Эшкла считали человеком малокомпетентным в делах разведки. К тому же он был нерешителен — «голубь», которому полностью доверять вопросы войны и мира было нельзя.
Понятно, что члены РАФИ смогут успешно использовать увольнение Меира Амита против него. Эшкол не стал подвергать себя риску.

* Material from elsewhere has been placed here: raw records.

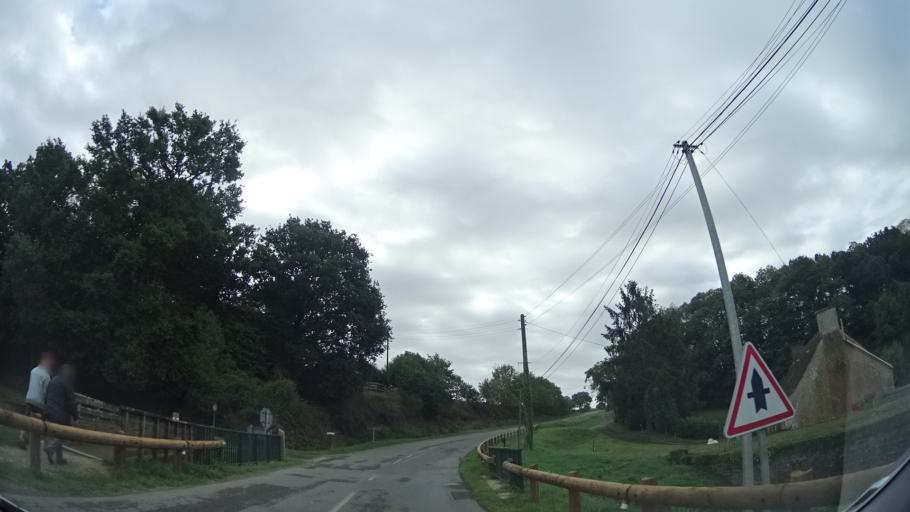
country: FR
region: Brittany
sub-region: Departement d'Ille-et-Vilaine
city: Montreuil-sur-Ille
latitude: 48.3365
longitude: -1.6499
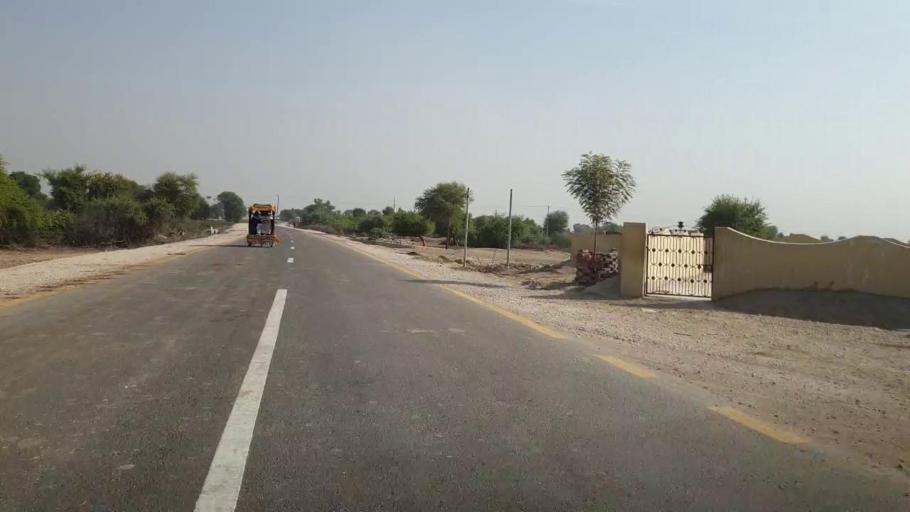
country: PK
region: Sindh
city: Bhan
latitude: 26.5657
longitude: 67.7700
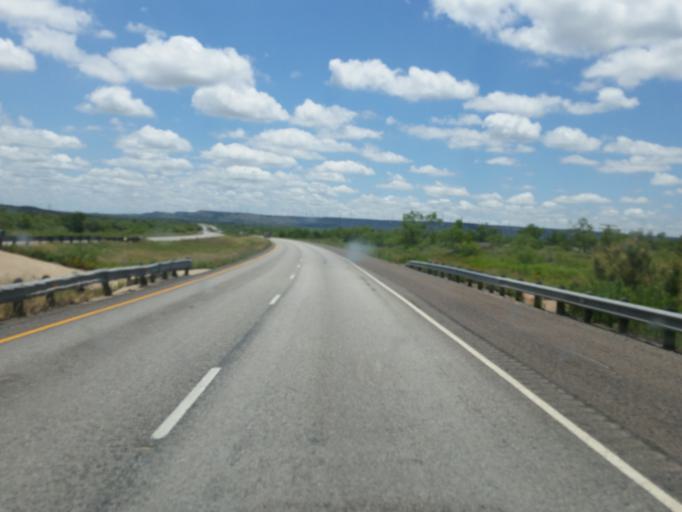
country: US
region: Texas
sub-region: Garza County
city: Post
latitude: 33.0149
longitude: -101.1770
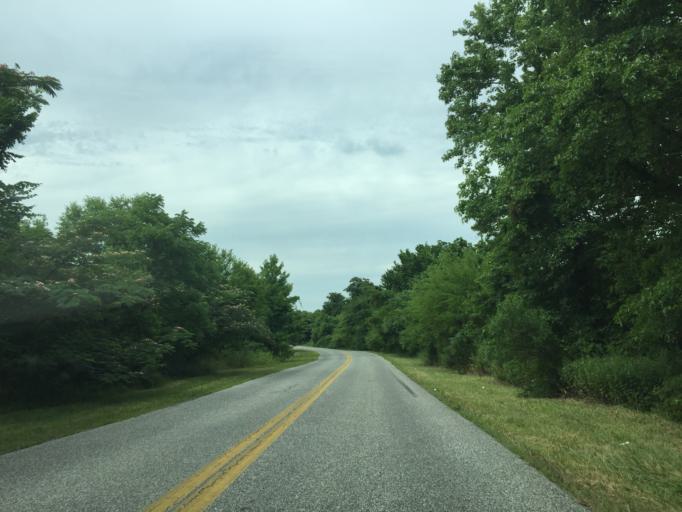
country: US
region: Maryland
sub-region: Baltimore County
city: Edgemere
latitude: 39.2593
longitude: -76.4554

Кнессет решил во что бы то ни стало не допустить второго «дела Лавона». Был организован комитет, заседания которого проходили в обстановке полной секретности. Председателем комитета стал Элиззер Шошани — ветеран движения за кибуцы, ответственный в партии МАПАЙ за работу разведки. В состав комитета также вошли: Мордехай Мисиягу — начальник исследовательского отдела партии (его жена, кстати, была старшим сотрудником Мосада), Санта Йосефталь — в прошлом генеральный секретарь организации «Движение за кибуцы». Ее муж был генеральным секретарем МАПАЙ и министром жилищного строительства. Когда-то он активно участвовал в организации «Хашомер Хацаир». В составе комитета оказался и Давид Голомб — сын Элиаху Голомба, легендарного командира Хаганы. Давиду Голомбу прочили блестящую карьеру. Когда комитет опубликовал свои рекомендации партийные «старики» были разочарованы. По его единодушному мнению, премьер-министр Эшкол должен был уйти со своего поста.